Mentally migrating back to our 18-hour caravan, I pondered these differences in the lovely airline upholstery. Of particular selfish interest, my son turned one and needed routine pediatric vaccines upon arrival in Texas. My wife and I were overdue for primary care visits and dental work. I realized only a few weeks prior to moving back that we would not have health insurance until I began working. A one-month gap. Our prior U.S. insurance terminated at the end of my first fellowship before moving to Sydney. And our Australian visitor health insurance ended the day we moved back.
Dwelling in insurance limbo is stressful. If nothing goes wrong, no one gets sick; it’s simply a hypothetical stressor. Unfortunately, in that one-month span, our bills were anything but hypothetical. My son required routine pediatric vaccinations. The cash-pay pricing is beyond impressive. My wife and son both got sick, with lengthy and costly jaunts to urgent care. As they recovered, I then succumbed to insurance-absent illness, requiring a similar ER excursion. And as the month drew to a close, and the commencement of employment, attending salary, and health insurance drew near, my son sustained yet another ear infection. Suffice it to say that returning to the U.S. from another hemisphere was slightly rough. Rougher on my bank account and emotions than anything else.

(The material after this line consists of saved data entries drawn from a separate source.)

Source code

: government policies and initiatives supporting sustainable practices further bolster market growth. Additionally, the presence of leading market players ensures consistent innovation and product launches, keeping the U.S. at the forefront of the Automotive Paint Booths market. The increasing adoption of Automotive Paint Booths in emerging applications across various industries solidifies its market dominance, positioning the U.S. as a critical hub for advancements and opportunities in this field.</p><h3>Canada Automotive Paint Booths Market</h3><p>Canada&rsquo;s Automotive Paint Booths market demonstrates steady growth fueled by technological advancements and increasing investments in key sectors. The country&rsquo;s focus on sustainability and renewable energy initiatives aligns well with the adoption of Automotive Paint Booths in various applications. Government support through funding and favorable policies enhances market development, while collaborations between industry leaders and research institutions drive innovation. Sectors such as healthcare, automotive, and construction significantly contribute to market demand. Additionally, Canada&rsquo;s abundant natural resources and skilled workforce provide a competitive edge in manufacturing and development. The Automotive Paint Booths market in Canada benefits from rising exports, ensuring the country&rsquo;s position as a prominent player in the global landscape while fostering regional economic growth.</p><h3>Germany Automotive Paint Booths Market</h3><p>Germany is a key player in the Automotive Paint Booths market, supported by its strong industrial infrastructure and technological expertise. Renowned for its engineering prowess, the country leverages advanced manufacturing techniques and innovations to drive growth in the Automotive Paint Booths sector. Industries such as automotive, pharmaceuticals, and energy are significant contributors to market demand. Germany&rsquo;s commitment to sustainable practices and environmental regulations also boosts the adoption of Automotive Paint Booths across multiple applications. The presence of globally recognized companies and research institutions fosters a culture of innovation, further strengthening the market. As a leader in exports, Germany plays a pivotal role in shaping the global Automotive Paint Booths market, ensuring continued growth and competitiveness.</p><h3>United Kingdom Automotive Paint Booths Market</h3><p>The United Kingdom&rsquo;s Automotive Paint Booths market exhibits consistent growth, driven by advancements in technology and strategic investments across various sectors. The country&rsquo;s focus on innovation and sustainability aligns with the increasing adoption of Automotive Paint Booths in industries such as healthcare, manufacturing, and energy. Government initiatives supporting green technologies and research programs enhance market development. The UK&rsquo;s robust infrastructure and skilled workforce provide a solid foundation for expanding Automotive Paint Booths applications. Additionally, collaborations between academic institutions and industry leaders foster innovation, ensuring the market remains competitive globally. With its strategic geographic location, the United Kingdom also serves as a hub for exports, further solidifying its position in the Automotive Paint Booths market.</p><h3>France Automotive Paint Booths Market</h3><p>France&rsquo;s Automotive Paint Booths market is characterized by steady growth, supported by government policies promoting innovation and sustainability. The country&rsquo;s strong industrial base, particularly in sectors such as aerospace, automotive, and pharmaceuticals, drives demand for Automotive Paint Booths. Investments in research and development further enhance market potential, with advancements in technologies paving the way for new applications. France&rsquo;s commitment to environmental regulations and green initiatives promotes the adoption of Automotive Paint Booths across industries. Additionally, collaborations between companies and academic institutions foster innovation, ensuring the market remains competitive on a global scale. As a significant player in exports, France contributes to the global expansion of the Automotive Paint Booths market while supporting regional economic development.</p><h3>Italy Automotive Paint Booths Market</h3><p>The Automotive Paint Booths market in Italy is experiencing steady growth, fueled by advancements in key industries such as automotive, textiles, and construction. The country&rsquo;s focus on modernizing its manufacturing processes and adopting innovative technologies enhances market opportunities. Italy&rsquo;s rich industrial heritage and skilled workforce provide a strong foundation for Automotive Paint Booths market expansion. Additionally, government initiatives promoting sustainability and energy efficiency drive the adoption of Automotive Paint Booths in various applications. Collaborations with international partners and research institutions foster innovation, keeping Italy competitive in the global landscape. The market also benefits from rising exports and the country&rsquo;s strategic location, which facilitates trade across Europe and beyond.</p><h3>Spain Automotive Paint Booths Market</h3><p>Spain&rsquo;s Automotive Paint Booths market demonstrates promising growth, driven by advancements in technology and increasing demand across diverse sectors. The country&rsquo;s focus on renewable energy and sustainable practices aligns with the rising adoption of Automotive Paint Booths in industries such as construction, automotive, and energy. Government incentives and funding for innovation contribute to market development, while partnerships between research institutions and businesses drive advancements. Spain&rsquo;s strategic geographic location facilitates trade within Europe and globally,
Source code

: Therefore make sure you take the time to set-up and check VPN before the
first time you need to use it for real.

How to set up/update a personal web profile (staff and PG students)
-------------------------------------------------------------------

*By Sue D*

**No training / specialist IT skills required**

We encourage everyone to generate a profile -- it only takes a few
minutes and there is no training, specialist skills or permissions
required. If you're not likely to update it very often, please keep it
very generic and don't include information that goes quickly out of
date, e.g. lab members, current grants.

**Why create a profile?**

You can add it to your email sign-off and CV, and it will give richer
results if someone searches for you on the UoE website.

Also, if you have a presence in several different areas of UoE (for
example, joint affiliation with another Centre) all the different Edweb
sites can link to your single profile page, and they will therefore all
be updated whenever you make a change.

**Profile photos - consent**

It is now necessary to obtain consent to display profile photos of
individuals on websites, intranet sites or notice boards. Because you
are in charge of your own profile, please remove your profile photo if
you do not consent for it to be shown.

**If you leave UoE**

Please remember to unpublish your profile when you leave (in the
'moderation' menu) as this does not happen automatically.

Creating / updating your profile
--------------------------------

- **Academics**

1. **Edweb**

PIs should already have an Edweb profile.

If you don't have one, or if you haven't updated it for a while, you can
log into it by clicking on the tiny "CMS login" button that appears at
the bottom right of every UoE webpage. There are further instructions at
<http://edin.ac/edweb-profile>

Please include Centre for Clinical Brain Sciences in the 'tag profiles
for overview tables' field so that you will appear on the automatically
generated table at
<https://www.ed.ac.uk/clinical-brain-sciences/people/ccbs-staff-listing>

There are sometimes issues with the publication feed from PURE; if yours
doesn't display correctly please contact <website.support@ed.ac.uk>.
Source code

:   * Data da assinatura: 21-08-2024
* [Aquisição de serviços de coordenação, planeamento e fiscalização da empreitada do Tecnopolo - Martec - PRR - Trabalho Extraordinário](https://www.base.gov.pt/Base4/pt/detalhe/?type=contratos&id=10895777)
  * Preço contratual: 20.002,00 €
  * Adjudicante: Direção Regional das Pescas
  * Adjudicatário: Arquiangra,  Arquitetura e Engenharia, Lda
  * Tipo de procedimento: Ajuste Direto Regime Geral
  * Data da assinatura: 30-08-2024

I chronicle this emotional (and semi-verbose) quest simply because I had never before been without health insurance in my life. If I was single and younger, with no family to worry over, perhaps I wouldn’t have been stressed. However, the preamble of dread during the 18-hour transit, compounded by multiple health issues on arrival (thankfully none severe), made me ponder the lack of health care access many in the U.S. face. Australians did not share that fear. It’s not even a question of “amazing” or “better” health care. It’s not a discussion of which system is “superior.” It’s even more simple. Just access. Just the ability to be seen in a venue other than an emergency room. I don’t pretend to offer a solution to this enormous problem in a short essay. But I know something needs to change. Perhaps we can learn something from the land down under.
Adil Shahzad Ahmed is an orthopedic surgeon.